Because unfortunately it's going to take their maestro to elicit that greatness on a consistent basis, and that's not happening any time soon. Unless, of course, Joe Horn is onto something

After four weeks, it's clear where Payton's absence is most recognizable: gameplanning, adjustments, and self-scouting. As just one example, consider the immense impact Payton might have on Spagnuolo's defensive schemes through the self-scouting process. Would it not be incredibly beneficial for Payton, widely considered the league's preeminent offensive mind, to illustrate where Spags' defense is weak? And how he would go about exploiting those weaknesses? 

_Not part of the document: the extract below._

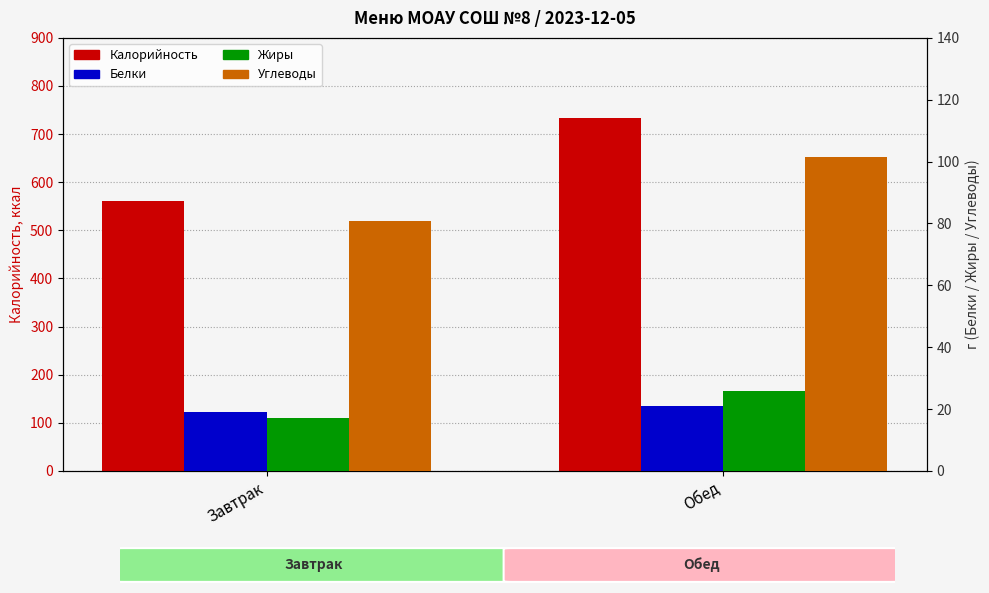

What is the label of the 1st bar from the left?

Завтрак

Think of the advantage in that, week in and week out. And think of how that might mask some of the defense's many shortcomings. And that's just one example of where Payton's absence is noticeable. 

That's the thing with Payton: he's always been a step ahead; he's always had a smart plan and a bevy of adjustments at the ready. He's schemed to consistently keep opponents on their heels, to induce them into making an adjustment he's already planned for. Without him, it's the Saints who have consistently been on their heels. Instead of making adjustments after a few quarters, it took the Saints three f*cking games to do so. 

These days, it's the opponents who are a step ahead and the Saints a step behind. That's how you bumble your way to 0-4, having lost each game by an average of five points doing mindlessly stupid shit. 

I feel clinically insane for ever having misunderstood the impact of Payton's absence. 

Teams don't win solely on talent, and I have no idea why I thought the Saints could. Look at San Diego these past several years. Or Philadelphia. Or Dallas. 

There's so much more to it, and now we've got a front row seat to watch just how far talent alone will take you. To this point, that would be "not very far." 

It's one thing to endure losses when the team is bad. But it's another kind of (new) pain to watch a talented team constantly fall short. At least it's something new, I guess. 


Postscript
In the first half yesterday, I found myself morbidly fascinated with the defense's spectacular helplessness. It was an exercise in rubbernecking, and I was almost giddy for the defense to get back on the field. If it was going to be bad, I was excited to see just how bad. For the most part, they did not disappoint in their futility. 

The defense is perilously close to being historically inept. Last year we were treated to a kindler, gentler, rewarding display of historic achievement by the offense. 

This year, the script has been flipped. History's drunken cousin has rolled into town, looking to make a mark of his own. We might as well get on board and have some fun with it.